### Text under study
------------

Mind you this complaint about our hurry-up lives is hardly new.  Alexis de Tocqueville discussed the phenomena in the 1830s, and another writer from around the same period, Basil Hall, stated that he was astonished how Americans slurped and gulped their food, never taking their time over meals, conversing very little with those around us.  We have always been in a hurry.

But today it seems we’re on steroids.  I’ve talked to people recently who’ve admitted they hate reading long texts on a computer screen.  Yet they’re buying eReaders and eBooks.  I ask about that and am told they’re only uploading “short books,” books you can read in half an hour.  A four-thousand word work does not qualify as a book in my, um, book.  Imagine Dostoevsky in the age of tweets.  Or Philip Roth.

“It’s a shame.  It is also what is happening and there is nothing at all to do about it,” Roth says.  He’s probably right, but something will be lost because of it.  Sure there will be the occasional Franzen, turning out thick, heavy books with sweeping narratives.  But they may well be rare exceptions, like the lone beautiful snow leopard in the world of bulldozers and deforestation.

------------

(Stored records)
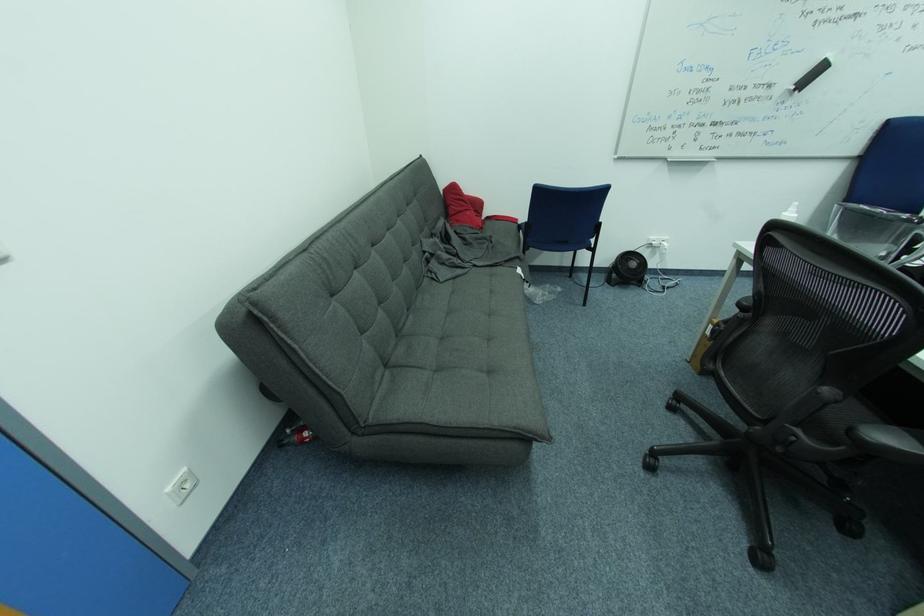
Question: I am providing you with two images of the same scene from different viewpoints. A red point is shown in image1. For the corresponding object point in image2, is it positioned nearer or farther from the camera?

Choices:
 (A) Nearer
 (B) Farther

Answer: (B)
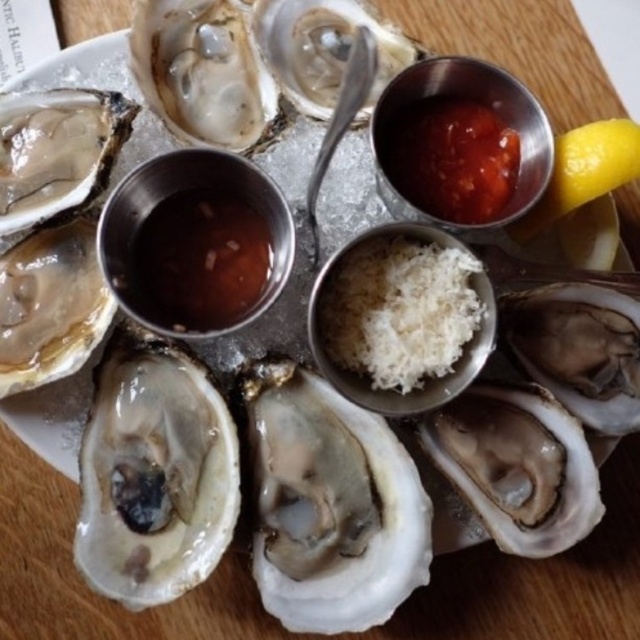
Consider the image. You are a food critic standing at a distance of 1 meter from the plate of oysters. You want to reach the point at coordinates point (419,317) to taste the oyster there. Can you comfortably reach it without moving your position?

The distance between you and point (419,317) is 87.06 centimeters, which is less than your 1 meter distance from the plate. Therefore, you can comfortably reach the oyster at point (419,317) without moving.

You are a food critic who wants to describe the location of the point marked at coordinates (397, 310) in the image. Based on the scene provided, what is the object at that point?

The point at coordinates (397, 310) is located on the white shredded cheese at center.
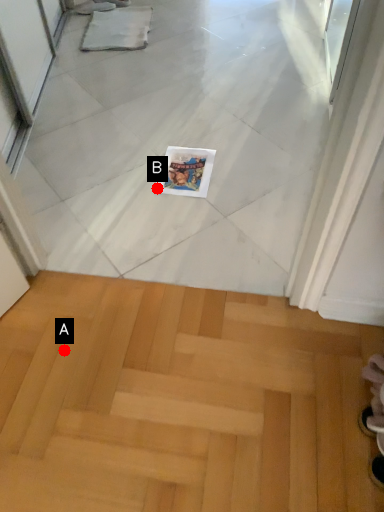
Question: Two points are circled on the image, labeled by A and B beside each circle. Which point is further to the camera?

Choices:
 (A) A is further
 (B) B is further

Answer: (B)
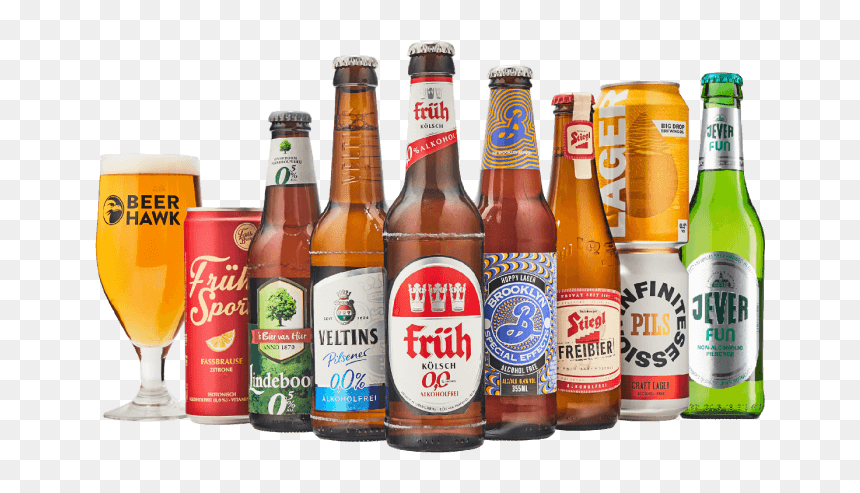
Image resolution: width=860 pixels, height=493 pixels. Find the location of `bottles of beer`. bottles of beer is located at coordinates (278, 342), (347, 346), (438, 348), (521, 347), (587, 343), (717, 317).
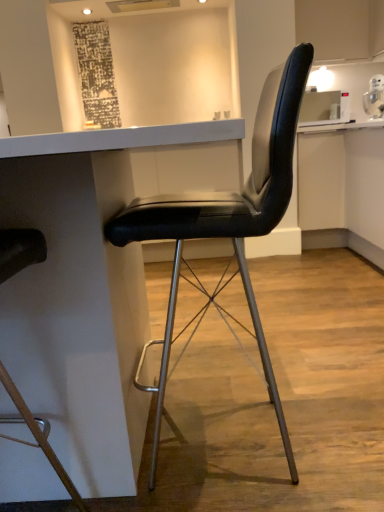
The image size is (384, 512). What are the coordinates of `vacant area situated below black leather chair at center, the 2th chair positioned from the left (from a real-world perspective)` in the screenshot? It's located at (274, 434).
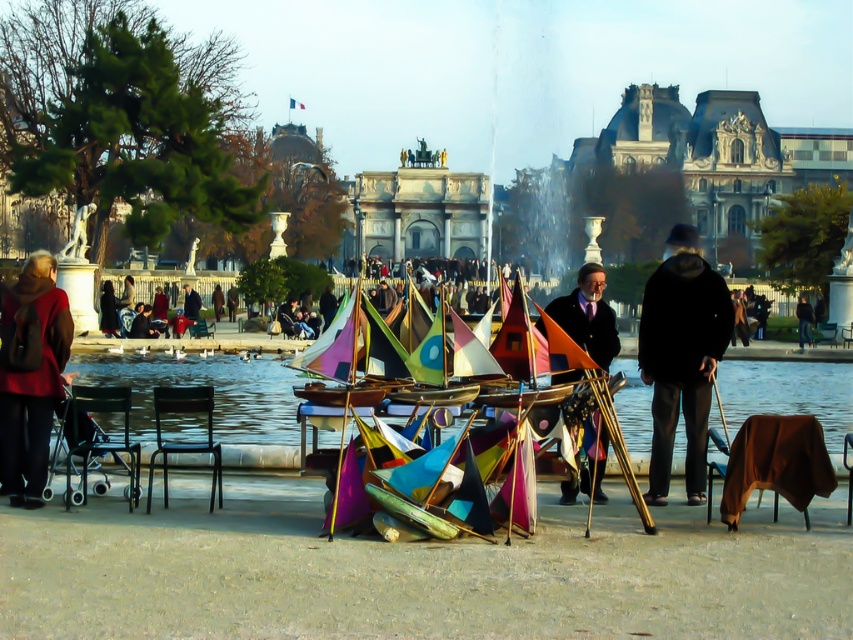
Question: Which object is positioned closest to the black fabric cane at center?

Choices:
 (A) matte black coat at center
 (B) black leather jacket at center

Answer: (A)

Question: Can you confirm if black fabric cane at center is positioned above matte black coat at center?

Choices:
 (A) yes
 (B) no

Answer: (B)

Question: Is black fabric cane at center below black leather jacket at center?

Choices:
 (A) yes
 (B) no

Answer: (A)

Question: Which point is farther to the camera?

Choices:
 (A) black leather jacket at center
 (B) matte red coat at left

Answer: (A)

Question: Considering the real-world distances, which object is closest to the black leather jacket at center?

Choices:
 (A) black fabric cane at center
 (B) matte red coat at left
 (C) matte black coat at center

Answer: (C)

Question: Is black fabric cane at center thinner than black leather jacket at center?

Choices:
 (A) yes
 (B) no

Answer: (B)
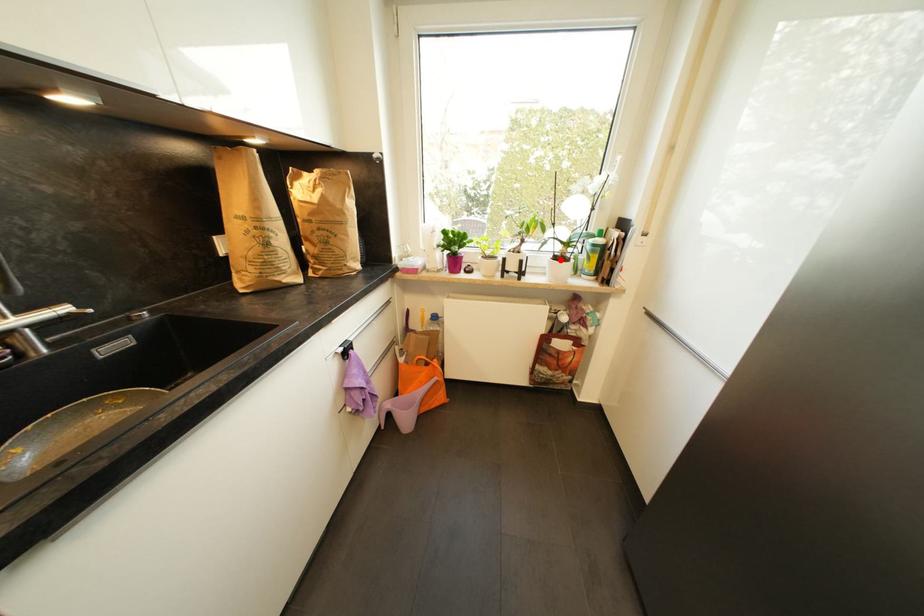
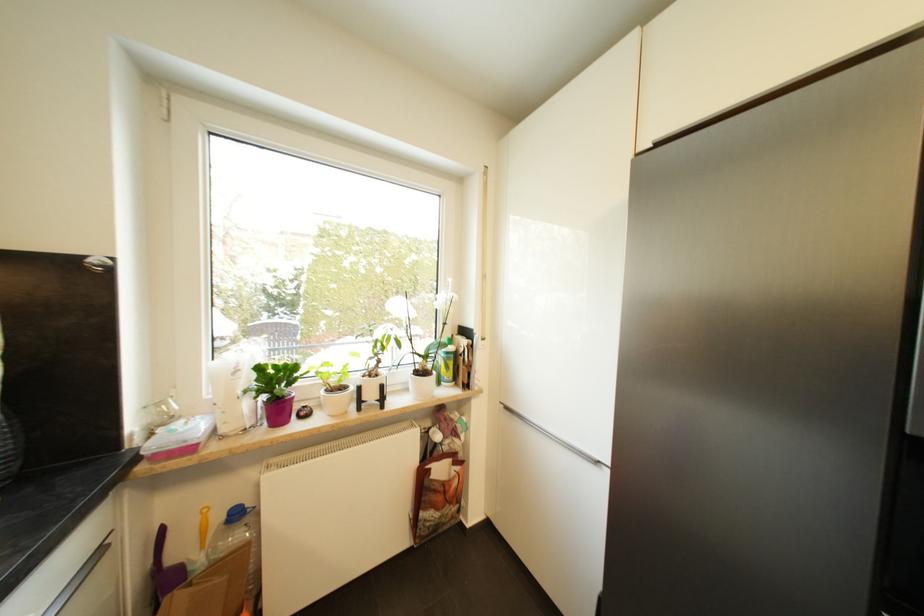
The point at the highlighted location is marked in the first image. Where is the corresponding point in the second image?

(421, 375)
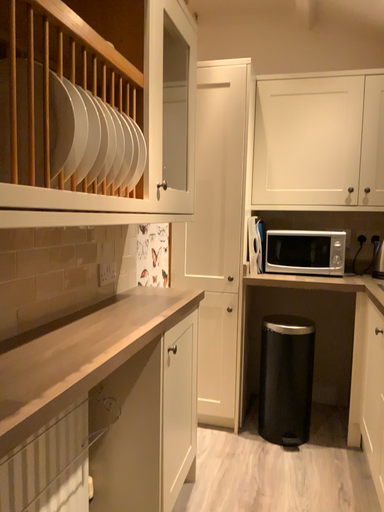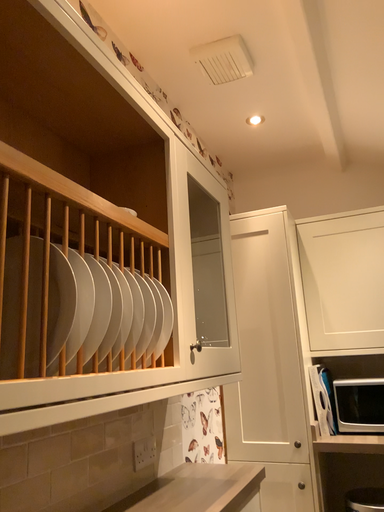
Question: Which way did the camera rotate in the video?

Choices:
 (A) rotated downward
 (B) rotated upward

Answer: (B)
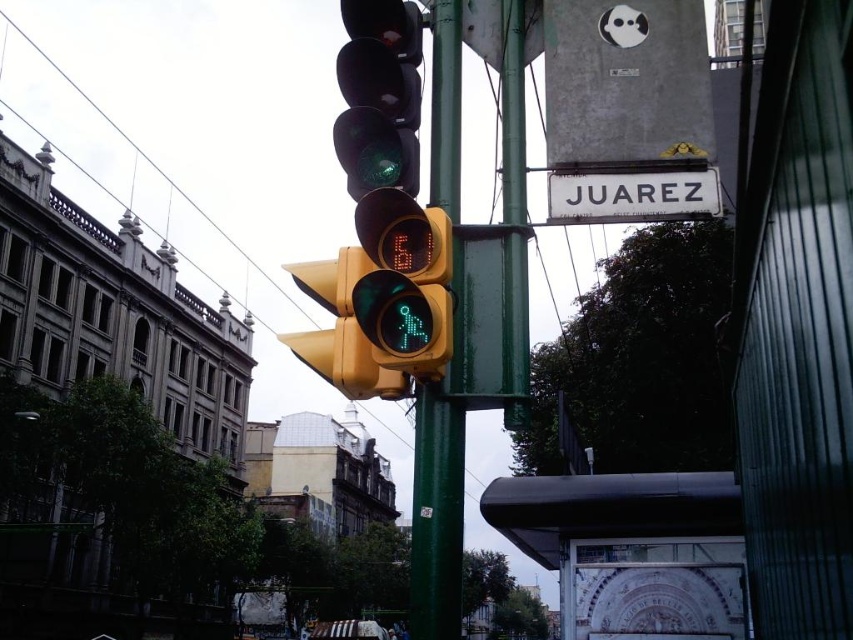
The width and height of the screenshot is (853, 640). What do you see at coordinates (341, 330) in the screenshot?
I see `yellow matte pedestrian signal at center` at bounding box center [341, 330].

Can you confirm if yellow matte pedestrian signal at center is shorter than white plastic street sign at upper center?

In fact, yellow matte pedestrian signal at center may be taller than white plastic street sign at upper center.

You are a GUI agent. You are given a task and a screenshot of the screen. Output one action in this format:
    pyautogui.click(x=<x>, y=<y>)
    Task: Click on the yellow matte pedestrian signal at center
    
    Given the screenshot: What is the action you would take?
    pyautogui.click(x=341, y=330)

Where is `yellow matte pedestrian signal at center`? yellow matte pedestrian signal at center is located at coordinates click(341, 330).

Does green metallic pole at center have a greater height compared to green matte pedestrian signal at center?

Yes.

Between point (457, 564) and point (433, 362), which one is positioned behind?

Point (457, 564)

What do you see at coordinates (436, 513) in the screenshot? The image size is (853, 640). I see `green metallic pole at center` at bounding box center [436, 513].

Locate an element on the screen. The image size is (853, 640). green metallic pole at center is located at coordinates (436, 513).

Can you confirm if yellow matte pedestrian signal at center is wider than metallic wire at upper left?

Incorrect, yellow matte pedestrian signal at center's width does not surpass metallic wire at upper left's.

Does point (351, 368) come behind point (44, 52)?

No, it is in front of (44, 52).

Measure the distance between yellow matte pedestrian signal at center and camera.

yellow matte pedestrian signal at center is 21.76 meters from camera.

The width and height of the screenshot is (853, 640). Find the location of `yellow matte pedestrian signal at center`. yellow matte pedestrian signal at center is located at coordinates (341, 330).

------------

### Tasks to carry out
a) Rewrite the paragraph of the piece on our hurry-up lives that begins "But today it seems we're on steroids" in shorter form, keeping its main facts.
b) Pick up the piece on our hurry-up lives after its final sentence and continue it.

### Results for each task
a) Our haste now seems even more intense. People who say they hate reading long texts on a computer screen still buy eReaders and eBooks, but they load only "short books" that can be read in half an hour. The writer does not count a four-thousand-word work as a book and pictures Dostoevsky, or Philip Roth, in the age of tweets.

b)
Is technology the culprit, or only the accomplice?  In the 1950s and early 1960s, with professional-grade film equipment getting lighter and less expensive, a generation of young, brash filmmakers gave birth to the French New Wave, Italian Neorealism, and the New German Cinema, and such lasting works as Bicycle Thieves, Jules et Jim, and The Marriage of Maria Braun were created.  An even bigger technological revolution has swept across the landscape recently, and the result is largely eight-minute YouTube slasher videos, rip-offs of the garbage young people soak up today from TV, music videos, and torture-porn films.  Why such a shallow pool for inspiration in this media-rich era?  “The concentration, the focus, the solitude, the silence, all the things that are required for serious reading [and viewing] and understanding, are not within people’s reach anymore,” Roth says.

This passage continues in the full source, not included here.